Réhabilitons la régie : c’est une question de confiance

Régulièrement des candidats expérimentés viennent me voir et prennent soin de préciser qu’ils ne veulent plus travailler en régie. Comme SagaTel réalise 90 % de son chiffre d’affaires sur des projets au forfait, je n’ai pas de mal à les rassurer mais je leur dis aussi que je regrette de ne pas avoir plus de contrat avec une composante de régie ! Il ne faut pas confondre le dispositif contractuel avec le niveau de relation instauré entre le client et son conseil. Avec l’expérience, au lieu d’opposer régie à forfait, trois niveaux de confiance caractérisent les relations comanditaire / commandité.

Au stade premier, le client ne délègue qu’une série de tâches. Il assume totalement la définition, la programmation et même le management quotidien que cela implique pour lui. Un représentant d’un de mes clients belges utilisait le terme d’out-tasking. La régie est le mode contractuel qui prédomine largement dans ce contexte.

Lorsque le niveau de compréhension et de confiance s’établit sur les objectifs, le client attend de son conseil une valeur ajoutée propre dont les résultats soient mesurables. En contrepartie, il laisse une plus grande autonomie dans les moyens mis en oeuvre pour atteindre les objectifs assignés. Dans le même temps, le client recherche souvent une plus grande maîtrise de son budget et il est donc demandeur d’un engagement forfaitaire.

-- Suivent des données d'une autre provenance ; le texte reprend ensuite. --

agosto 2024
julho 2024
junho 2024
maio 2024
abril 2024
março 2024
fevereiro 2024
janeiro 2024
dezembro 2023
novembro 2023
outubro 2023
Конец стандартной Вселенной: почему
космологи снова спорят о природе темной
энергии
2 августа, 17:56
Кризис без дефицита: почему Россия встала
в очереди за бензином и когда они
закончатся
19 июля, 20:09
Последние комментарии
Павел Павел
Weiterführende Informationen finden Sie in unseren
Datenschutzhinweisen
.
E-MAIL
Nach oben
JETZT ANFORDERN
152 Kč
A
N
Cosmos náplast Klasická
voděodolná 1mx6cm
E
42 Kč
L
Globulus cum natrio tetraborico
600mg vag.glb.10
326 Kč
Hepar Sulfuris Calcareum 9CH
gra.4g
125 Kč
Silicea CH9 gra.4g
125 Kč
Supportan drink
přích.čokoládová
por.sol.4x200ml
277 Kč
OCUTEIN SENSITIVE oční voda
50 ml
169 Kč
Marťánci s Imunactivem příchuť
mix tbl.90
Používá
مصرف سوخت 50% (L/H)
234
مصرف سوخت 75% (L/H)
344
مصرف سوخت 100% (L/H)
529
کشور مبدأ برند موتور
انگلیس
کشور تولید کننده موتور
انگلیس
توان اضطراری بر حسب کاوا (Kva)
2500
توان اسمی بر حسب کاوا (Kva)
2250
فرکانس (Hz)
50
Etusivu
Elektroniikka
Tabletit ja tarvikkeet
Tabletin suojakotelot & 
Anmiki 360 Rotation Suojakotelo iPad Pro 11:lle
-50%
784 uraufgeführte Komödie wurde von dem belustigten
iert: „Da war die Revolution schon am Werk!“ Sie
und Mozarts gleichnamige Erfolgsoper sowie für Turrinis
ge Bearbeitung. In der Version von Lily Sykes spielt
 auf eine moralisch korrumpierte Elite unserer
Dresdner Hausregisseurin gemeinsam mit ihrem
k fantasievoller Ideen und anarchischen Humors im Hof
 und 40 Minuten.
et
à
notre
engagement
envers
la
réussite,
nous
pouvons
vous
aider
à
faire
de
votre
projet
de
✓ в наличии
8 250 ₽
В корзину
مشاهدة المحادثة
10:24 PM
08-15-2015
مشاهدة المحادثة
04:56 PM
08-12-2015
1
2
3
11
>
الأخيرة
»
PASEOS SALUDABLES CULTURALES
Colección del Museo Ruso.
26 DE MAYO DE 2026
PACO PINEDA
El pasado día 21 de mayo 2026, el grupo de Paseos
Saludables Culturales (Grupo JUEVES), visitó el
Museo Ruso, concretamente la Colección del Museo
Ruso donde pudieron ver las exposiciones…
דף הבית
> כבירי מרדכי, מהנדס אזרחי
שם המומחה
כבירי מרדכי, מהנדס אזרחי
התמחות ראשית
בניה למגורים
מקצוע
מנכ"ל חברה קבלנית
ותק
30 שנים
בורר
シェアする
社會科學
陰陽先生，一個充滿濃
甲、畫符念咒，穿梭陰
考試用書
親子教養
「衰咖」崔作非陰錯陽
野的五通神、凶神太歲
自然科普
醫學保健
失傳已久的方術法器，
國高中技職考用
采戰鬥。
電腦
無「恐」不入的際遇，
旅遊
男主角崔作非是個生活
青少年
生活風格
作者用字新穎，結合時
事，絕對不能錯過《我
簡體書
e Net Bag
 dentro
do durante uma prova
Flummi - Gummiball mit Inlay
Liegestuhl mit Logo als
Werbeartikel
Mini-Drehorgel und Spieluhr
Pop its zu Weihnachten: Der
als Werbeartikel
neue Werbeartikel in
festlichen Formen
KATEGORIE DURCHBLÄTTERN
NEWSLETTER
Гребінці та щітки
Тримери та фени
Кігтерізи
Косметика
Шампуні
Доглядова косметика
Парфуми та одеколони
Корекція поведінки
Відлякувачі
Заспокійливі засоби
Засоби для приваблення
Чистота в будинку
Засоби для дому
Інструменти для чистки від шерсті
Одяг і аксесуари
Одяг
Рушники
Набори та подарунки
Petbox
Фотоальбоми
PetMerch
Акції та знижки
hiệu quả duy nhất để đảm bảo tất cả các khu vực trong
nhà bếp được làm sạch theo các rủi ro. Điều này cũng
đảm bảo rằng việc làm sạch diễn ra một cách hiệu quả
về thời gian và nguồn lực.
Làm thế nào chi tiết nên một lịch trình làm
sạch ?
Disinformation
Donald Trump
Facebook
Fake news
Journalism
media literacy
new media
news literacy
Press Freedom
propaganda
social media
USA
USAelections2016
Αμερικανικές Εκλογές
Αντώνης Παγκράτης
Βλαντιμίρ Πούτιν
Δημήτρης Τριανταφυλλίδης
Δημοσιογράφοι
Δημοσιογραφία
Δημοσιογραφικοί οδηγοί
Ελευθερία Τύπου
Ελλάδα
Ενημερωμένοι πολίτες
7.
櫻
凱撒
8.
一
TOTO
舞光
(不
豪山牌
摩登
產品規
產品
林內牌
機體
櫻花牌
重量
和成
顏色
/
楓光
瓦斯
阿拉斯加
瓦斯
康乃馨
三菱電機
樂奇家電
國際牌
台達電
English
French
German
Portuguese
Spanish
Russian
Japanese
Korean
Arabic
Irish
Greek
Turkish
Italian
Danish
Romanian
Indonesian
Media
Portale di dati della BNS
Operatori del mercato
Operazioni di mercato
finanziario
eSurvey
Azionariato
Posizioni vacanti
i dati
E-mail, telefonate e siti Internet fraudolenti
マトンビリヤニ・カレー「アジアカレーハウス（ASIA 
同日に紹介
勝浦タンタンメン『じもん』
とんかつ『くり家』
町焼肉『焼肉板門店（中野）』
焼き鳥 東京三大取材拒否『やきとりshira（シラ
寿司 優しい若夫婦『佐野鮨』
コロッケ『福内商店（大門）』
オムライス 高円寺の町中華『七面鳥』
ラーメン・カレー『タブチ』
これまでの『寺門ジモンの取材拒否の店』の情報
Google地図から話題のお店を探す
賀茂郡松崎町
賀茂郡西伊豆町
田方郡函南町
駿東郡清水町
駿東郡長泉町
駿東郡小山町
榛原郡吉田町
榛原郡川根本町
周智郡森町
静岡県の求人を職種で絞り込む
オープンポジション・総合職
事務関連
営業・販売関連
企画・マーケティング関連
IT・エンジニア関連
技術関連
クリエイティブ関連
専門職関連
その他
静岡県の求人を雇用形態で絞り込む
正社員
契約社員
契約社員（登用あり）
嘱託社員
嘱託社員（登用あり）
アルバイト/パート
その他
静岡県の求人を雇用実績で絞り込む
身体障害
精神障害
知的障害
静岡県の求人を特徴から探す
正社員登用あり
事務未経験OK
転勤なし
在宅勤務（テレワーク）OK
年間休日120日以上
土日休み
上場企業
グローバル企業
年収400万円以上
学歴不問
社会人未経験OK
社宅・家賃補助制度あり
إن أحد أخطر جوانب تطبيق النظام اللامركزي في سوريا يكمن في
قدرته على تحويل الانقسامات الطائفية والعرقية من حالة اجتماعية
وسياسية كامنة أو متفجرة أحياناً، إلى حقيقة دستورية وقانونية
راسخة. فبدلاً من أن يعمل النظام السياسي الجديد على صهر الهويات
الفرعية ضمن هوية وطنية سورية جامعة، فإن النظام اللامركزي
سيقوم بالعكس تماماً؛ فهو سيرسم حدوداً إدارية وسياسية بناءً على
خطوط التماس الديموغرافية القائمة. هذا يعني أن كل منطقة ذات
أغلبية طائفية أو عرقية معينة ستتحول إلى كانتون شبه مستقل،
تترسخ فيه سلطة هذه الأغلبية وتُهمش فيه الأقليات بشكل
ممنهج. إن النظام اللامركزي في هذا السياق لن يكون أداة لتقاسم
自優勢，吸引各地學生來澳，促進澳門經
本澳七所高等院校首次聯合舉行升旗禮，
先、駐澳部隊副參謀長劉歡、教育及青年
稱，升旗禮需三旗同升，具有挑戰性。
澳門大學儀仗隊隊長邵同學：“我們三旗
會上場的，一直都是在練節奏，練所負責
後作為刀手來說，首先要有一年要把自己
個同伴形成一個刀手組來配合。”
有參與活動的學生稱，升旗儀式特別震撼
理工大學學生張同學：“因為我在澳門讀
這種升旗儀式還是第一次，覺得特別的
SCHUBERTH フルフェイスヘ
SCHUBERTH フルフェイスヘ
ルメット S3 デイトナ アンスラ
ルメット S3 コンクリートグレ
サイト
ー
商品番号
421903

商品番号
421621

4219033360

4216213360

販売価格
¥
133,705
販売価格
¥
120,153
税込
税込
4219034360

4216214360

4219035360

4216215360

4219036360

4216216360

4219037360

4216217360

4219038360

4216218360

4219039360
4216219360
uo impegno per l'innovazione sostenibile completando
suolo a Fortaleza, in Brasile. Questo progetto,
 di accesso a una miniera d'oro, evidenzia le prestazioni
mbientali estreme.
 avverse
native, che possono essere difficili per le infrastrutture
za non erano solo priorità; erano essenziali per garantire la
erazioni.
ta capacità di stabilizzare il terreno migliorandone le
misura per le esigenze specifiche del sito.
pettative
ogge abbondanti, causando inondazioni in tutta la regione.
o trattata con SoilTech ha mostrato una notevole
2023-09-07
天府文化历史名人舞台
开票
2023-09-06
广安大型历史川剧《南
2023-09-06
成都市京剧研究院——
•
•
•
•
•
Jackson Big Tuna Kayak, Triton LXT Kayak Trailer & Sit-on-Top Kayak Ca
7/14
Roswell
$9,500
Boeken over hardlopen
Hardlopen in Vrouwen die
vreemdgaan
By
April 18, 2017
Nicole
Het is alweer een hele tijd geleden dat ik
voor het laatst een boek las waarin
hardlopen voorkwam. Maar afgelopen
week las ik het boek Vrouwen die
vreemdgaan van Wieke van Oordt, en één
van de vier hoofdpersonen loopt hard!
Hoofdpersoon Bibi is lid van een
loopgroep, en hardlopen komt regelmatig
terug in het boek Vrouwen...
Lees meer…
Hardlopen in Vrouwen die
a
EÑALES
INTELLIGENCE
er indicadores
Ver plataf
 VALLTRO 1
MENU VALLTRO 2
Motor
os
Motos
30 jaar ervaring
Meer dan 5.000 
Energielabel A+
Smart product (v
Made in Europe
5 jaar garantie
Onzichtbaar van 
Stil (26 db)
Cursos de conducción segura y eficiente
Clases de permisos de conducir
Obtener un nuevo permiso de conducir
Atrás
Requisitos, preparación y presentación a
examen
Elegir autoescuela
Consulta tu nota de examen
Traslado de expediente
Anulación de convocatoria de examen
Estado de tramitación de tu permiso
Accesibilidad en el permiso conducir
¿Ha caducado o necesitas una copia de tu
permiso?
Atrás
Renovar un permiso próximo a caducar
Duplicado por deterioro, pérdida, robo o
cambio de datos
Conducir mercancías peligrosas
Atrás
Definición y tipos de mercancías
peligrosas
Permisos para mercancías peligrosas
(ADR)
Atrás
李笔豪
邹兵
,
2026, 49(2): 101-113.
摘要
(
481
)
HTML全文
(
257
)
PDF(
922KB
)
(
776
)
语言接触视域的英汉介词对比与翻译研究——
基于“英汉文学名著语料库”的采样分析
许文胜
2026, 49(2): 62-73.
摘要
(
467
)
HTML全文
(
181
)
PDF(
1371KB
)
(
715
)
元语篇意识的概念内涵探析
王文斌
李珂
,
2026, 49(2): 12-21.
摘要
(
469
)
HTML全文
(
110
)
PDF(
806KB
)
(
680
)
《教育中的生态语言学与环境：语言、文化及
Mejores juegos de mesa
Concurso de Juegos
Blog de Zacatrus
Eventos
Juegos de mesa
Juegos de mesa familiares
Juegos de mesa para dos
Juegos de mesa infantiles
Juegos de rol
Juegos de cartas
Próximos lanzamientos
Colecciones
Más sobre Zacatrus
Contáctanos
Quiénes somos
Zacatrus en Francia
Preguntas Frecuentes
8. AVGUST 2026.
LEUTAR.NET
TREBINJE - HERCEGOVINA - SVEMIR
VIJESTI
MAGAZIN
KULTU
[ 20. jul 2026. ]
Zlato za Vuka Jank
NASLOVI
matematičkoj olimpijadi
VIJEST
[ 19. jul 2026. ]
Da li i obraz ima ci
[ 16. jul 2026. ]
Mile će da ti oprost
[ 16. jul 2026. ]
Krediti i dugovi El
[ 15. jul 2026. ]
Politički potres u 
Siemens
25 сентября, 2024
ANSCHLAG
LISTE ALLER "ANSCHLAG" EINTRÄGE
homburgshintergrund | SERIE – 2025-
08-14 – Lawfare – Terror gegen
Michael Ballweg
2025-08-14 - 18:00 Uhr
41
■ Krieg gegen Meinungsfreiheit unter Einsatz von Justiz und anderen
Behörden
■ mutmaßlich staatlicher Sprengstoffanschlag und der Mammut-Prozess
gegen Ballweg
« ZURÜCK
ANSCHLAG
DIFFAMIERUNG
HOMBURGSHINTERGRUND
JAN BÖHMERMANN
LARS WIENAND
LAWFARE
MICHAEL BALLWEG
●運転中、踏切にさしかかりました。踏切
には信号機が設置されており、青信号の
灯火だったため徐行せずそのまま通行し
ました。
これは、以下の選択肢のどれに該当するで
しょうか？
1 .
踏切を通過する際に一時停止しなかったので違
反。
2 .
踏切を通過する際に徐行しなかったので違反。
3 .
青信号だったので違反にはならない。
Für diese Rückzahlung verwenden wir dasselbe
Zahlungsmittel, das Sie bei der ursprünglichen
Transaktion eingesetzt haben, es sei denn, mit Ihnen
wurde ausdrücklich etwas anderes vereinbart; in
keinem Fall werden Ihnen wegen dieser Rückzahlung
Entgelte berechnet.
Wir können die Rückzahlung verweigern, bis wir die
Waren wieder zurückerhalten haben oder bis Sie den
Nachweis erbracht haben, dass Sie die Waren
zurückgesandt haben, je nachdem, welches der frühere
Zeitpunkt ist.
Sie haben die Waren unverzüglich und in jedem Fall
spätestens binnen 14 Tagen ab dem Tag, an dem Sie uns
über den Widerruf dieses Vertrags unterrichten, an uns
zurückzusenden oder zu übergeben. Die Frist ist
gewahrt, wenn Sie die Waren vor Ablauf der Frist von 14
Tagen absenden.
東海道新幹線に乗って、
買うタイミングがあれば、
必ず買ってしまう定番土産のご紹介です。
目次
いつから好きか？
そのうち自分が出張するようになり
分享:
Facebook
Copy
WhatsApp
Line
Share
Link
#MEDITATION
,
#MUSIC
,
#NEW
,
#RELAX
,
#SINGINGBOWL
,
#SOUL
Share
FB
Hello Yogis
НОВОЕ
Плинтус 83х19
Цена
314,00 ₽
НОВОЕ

Un stade encore supérieur est atteint lorsque le client et son prestataire partage une même vision pour l’entreprise : le premier attend du second son Conseil (avec une majuscule de noblesse) pour lancer de nouveaux projets ou inversement mettre fin à des embryons de projets qui ne résistent pas à son analyse professionnelle d’expert. Evidemment, ce niveau de relation implique d’un côté une éthique absolue du prestataire et réciproquement la confiance du client.

SagaTel et les autres sociétés du Groupe Setec peuvent s’enorgueillir de systématiquement viser et d’avoir atteint ce troisième stade avec un certain nombre de ses clients. Une forme de régie est pratiquement toujours le véhicule contractuel de ces prestations. Ce format est souvent adopté car les prestations sont par nature beaucoup plus variables.

Mais en fait, ce n’est pas le meilleur argument de fond en faveur de la régie et même pour le stade intermédiaire, la régie ne devrait pas être disqualifiée d’office. La réussite d’un projet dont les objectifs sont bien définis passe très généralement par une coopération entre les équipes du client et le prestataire. La répartition précises des tâches et des responsabilités n’est pas toujours possible a priori ni même souhaitable alors que les intervenants ne se connaissent pas. Ou bien encore les événements peuvent remettre en cause une répartition pourtant clairement établie. Nous avons connu récemment les cas d’un Project Manager démissionnaire, un autre parti en arrêt longue maladie pour cause de dépression, et nous avons bien sûr repris à notre compte les tâches indispensables pour réussir ces projets. Il serait anormal que le prestataire ait le moindre doute sur la rémunération de son engagement dans ces projets.

Il faut également prendre du recul par rapport aux enjeux globaux. Le conseil par nature doit représenter une petite part d’un projet, l’essentiel des coûts étant apporté par les équipements ou les services opérés. La théorie des incitations rappelle que la concurrence entre forfaits va par nature conduire à des prix bas mais avec un besoin de contrôle fort de la qualité (cf le billet précédent sur la qualité des services IP). Il est logique de contrebalancer en rémunérant le conseil "à la consommation" pour au contraire, inciter à la qualité.

Au final, le choix d’un mode contractuel doit d’abord découler d’une véritable réflexion sur l’évaluation de la situation du client, du niveau de relation recherché. La phase de découverte, préalable à tout engagement, est cruciale à cet égard, et cela doit faire partie du lot de compétences d’un consultant que de poser les bonnes questions à son client, sans tabou.